Berlin - Nach der Verabschiedung der Arbeitsmarktreformen der Regierung im Bundestag gibt es in der Union neue Differenzen über die grundsätzliche Oppositionsstrategie. Dabei wurden neue Meinungsunterschiede zwischen CDU-Chefin Angela Merkel und dem hessischen Ministerpräsidenten Roland Koch deutlich.

Trotz der Forderung von Koch nach mehr Härte gegen Rot-Grün machte Merkel am Samstag deutlich, dass sie an ihrem Kurs festhalten wolle, für Kompromisse mit der Regierung unter Bedingungen offen zu sein. FDP- Chef Gudio Westerwelle brachte zur Koordinierung der Ansichten der Opposition einen "Reformgipfel" von Union und FDP ins Gespräch.

Dieter Althaus (CDU) will vermitteln

Auf dem Deutschlandtag der Jungen Union sagte Merkel: "Die Leute wollen nicht, dass die Union eine Position bezieht, das Land vor die Wand zu fahren." Auch der neue Bundesratspräsident, Thüringens CDU- Ministerpräsident Dieter Althaus, kündigte an, im Streit um Reformen zwischen Union und Rot-Grün vermitteln zu wollen. "Ich werde mich darum bemühen, dass wir zu Entscheidungen kommen." SPD-Fraktionschef Franz Müntefering sagte der "Rheinischen Post" (Samstag), Rot-Grün werde zwar mit der Union nach Kompromissen suchen - "aber nicht bedingungslos". Es gebe auch faule Kompromisse.
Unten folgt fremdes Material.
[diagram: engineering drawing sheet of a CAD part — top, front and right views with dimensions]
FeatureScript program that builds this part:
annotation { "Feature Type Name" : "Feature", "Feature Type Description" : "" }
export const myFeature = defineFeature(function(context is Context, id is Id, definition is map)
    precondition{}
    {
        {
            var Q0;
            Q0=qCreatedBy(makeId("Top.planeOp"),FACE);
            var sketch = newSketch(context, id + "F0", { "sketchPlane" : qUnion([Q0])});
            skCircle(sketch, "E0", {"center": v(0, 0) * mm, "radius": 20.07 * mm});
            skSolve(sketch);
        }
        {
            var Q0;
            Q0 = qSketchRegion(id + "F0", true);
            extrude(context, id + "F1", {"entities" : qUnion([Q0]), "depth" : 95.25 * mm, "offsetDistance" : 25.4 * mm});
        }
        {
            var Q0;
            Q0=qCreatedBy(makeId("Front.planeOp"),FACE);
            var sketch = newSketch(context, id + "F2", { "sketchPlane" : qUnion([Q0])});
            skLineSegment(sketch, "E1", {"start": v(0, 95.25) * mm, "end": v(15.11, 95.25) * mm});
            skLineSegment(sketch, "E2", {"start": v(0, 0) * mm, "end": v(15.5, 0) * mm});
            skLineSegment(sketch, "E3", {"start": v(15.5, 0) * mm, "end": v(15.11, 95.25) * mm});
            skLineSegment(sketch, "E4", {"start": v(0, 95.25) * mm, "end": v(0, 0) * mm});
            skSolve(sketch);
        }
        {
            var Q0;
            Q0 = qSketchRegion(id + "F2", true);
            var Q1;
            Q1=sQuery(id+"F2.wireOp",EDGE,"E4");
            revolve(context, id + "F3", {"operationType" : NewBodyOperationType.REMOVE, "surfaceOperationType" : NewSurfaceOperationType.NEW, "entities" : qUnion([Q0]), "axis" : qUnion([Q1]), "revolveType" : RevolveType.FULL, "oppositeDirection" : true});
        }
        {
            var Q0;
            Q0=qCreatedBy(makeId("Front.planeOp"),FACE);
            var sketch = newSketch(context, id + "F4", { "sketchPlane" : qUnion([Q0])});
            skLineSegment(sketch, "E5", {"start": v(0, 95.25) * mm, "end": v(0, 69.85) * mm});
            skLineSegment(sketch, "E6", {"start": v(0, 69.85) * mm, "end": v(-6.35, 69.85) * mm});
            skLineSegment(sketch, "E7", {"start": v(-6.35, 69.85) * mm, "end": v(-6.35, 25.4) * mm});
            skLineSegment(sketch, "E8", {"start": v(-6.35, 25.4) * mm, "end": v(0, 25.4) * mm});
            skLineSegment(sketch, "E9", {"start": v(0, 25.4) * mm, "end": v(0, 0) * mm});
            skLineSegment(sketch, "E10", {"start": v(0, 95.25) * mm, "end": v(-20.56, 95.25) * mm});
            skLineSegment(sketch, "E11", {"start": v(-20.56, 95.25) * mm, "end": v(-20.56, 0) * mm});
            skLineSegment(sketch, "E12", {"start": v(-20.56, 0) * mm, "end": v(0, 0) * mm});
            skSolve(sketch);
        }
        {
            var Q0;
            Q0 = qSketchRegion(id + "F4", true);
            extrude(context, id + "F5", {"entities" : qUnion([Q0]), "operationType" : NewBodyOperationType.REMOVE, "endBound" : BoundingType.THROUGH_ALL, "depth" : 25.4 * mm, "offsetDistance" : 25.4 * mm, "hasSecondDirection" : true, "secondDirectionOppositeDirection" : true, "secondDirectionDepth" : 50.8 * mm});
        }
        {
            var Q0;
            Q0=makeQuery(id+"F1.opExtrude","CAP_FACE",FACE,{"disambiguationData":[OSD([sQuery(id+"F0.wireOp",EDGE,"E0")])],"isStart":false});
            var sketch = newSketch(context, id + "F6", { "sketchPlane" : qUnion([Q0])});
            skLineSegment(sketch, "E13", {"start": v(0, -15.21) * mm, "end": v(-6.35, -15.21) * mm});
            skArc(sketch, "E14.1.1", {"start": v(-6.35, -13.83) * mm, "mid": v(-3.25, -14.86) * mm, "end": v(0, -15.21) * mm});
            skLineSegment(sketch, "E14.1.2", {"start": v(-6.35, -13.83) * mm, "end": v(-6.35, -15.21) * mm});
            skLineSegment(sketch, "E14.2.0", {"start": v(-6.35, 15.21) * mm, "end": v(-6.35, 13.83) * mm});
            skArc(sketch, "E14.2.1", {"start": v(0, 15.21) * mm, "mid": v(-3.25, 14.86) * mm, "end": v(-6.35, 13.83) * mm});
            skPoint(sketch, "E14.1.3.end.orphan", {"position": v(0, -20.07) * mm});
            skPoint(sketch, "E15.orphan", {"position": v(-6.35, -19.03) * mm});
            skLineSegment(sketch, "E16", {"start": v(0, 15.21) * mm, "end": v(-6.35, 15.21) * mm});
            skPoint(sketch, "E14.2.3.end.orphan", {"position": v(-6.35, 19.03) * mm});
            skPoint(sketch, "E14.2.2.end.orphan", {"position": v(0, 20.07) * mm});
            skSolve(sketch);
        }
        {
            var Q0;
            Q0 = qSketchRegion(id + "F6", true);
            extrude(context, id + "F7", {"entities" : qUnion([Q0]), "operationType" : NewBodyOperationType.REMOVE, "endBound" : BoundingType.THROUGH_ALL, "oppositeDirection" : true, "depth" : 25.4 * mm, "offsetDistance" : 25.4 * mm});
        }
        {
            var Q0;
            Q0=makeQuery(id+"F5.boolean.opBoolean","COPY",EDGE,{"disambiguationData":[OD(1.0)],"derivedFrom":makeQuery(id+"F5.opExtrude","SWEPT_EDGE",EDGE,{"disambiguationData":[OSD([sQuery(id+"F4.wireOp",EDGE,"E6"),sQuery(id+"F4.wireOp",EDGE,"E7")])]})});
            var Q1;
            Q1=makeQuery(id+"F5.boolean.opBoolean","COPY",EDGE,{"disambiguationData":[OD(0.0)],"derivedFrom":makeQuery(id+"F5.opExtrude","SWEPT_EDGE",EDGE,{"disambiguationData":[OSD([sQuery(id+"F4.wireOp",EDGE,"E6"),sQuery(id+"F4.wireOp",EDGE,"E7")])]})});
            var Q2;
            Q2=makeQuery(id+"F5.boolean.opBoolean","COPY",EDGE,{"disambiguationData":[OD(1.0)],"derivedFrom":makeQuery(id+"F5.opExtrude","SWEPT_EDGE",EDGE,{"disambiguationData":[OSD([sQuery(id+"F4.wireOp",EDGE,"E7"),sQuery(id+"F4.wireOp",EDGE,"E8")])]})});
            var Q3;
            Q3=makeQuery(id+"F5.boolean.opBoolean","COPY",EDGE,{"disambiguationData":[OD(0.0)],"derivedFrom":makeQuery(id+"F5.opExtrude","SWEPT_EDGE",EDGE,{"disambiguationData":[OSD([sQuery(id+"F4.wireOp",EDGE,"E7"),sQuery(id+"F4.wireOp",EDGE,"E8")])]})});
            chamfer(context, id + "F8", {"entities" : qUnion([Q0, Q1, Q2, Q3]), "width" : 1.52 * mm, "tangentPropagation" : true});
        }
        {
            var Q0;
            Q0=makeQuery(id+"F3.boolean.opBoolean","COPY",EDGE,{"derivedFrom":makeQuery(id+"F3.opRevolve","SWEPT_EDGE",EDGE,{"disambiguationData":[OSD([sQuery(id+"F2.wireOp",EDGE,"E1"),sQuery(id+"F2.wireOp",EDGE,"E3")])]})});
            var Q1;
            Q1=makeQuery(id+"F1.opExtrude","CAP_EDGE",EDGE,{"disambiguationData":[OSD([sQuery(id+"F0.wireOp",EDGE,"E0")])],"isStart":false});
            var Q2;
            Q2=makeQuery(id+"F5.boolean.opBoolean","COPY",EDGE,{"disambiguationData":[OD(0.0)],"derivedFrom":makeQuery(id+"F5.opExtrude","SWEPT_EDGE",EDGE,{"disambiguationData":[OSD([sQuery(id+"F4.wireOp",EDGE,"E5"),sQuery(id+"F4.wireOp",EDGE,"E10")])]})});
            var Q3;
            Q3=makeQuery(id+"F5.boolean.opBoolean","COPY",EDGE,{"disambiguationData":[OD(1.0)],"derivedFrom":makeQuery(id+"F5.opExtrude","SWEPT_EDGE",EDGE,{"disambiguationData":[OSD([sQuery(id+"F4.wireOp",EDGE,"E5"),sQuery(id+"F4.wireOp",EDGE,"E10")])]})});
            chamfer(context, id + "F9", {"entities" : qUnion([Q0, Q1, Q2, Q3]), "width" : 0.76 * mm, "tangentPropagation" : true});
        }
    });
Koch (CDU): "Diese Regierung beenden"

Koch hatte am Freitag in einem Interview die Union aufgefordert, mit aller Kraft auf den schnellen Sturz von Rot-Grün hinzuarbeiten. Koch hatte damit deutlich andere Akzente als Merkel gesetzt. "Es muss das Hauptziel der Opposition sein, so schnell wie möglich diese Regierung zu beenden", hatte Koch erklärt.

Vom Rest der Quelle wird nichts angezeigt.